La colère à Calais est fabriquée et entretenue par ceux qui en tirent profit. Le profit est politique, il est calculé pour attirer des voix vers les extrêmes.  De jeunes coqs écervelés mais ambitieux se délectent de la détresse pour grimper les échelons de la hiérarchie FN. La mégalomanie les gonfle d’orgueil et ils se sentent pousser des ailes…

Le pire, c’est qu’il y a des braves gens un peu paumés qui suivent le mouvement, ignorant qu’ils suivent des monstres.  Ignorant que les valeurs de ces gamins sont basées sur les pires préceptes du régime nazi…

Mais cette fois, personne ne pourra dire « on ne savait pas ».

Le 28 juillet, j’ai subi une tentative d’enlèvement.  Aujourd’hui les hématomes commencent à se résorber.  Le souvenir reste, violent, nauséabond, choquant. Mes agresseurs étaient clairs : « salope, pute à migrants », ou encore « va baiser tes négros ». J'ai eu de la chance, une voiture qui arrivait, des passants... La prochaine victime aura-t-elle autant de chance ou finira-t-elle tabassée et abandonnée entre la vie et la mort dans un caddie de supermarché comme ce jeune ROM enlevé et torturé ? On en est là alors ?  Les insultes ne suffisent plus, il faut agir ?

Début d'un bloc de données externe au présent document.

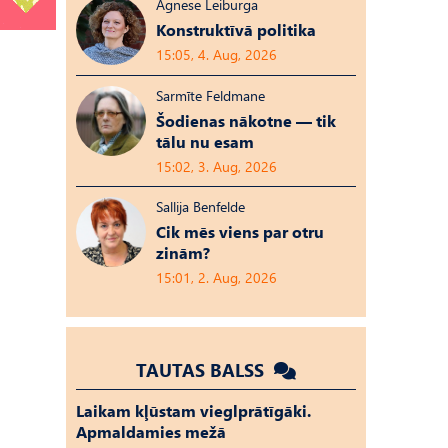
Agnese Leiburga
Konstruktīvā politika
15:05, 4. Aug, 2026
Sarmīte Feldmane
Šodienas nākotne — tik
tālu nu esam
15:02, 3. Aug, 2026
Sallija Benfelde
Cik mēs viens par otru
zinām?
15:01, 2. Aug, 2026
TAUTAS BALSS
Laikam kļūstam vieglprātīgāki.
Apmaldamies mežā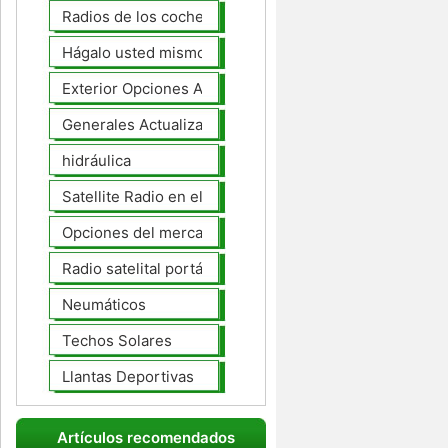
Radios de los coches
Hágalo usted mismo Mejoras Auto
Exterior Opciones Aftermarket
Generales Actualizaciones Auto
hidráulica
Satellite Radio en el tablero
Opciones del mercado de accesorios del interior
Radio satelital portátil
Neumáticos
Techos Solares
Llantas Deportivas
Artículos recomendados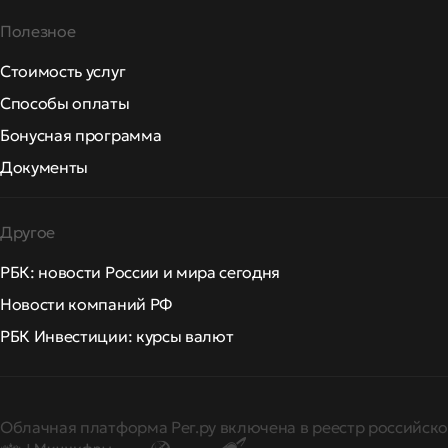
Полезное
Стоимость услуг
Способы оплаты
Бонусная программа
Документы
Другое
РБК: новости России и мира сегодня
Новости компаний РФ
РБК Инвестиции: курсы валют
Облачная платформа Рег.ру включена в реестр российско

On a dénombré  9 agressions sur quelques semaines. Les soutiens aux migrants sont désormais en danger.  Certains extrémistes parlent de bruler les domiciles des soutiens, des bénévoles… 

Les gamins aux sourires sympas qui se prennent en photo avec leur IPhone et qui jouent au héros sauveurs de villes sont des dangers. Parce que seuls, ils ne sont que des branleurs attardés en mal de reconnaissance. Mais à plusieurs, ils sont une armée de crétins, asservis à la cause de la haine. 

Ne fermez pas les yeux sur cette jeunesse en mal de reconnaissance, ils sont les bourreaux de demain.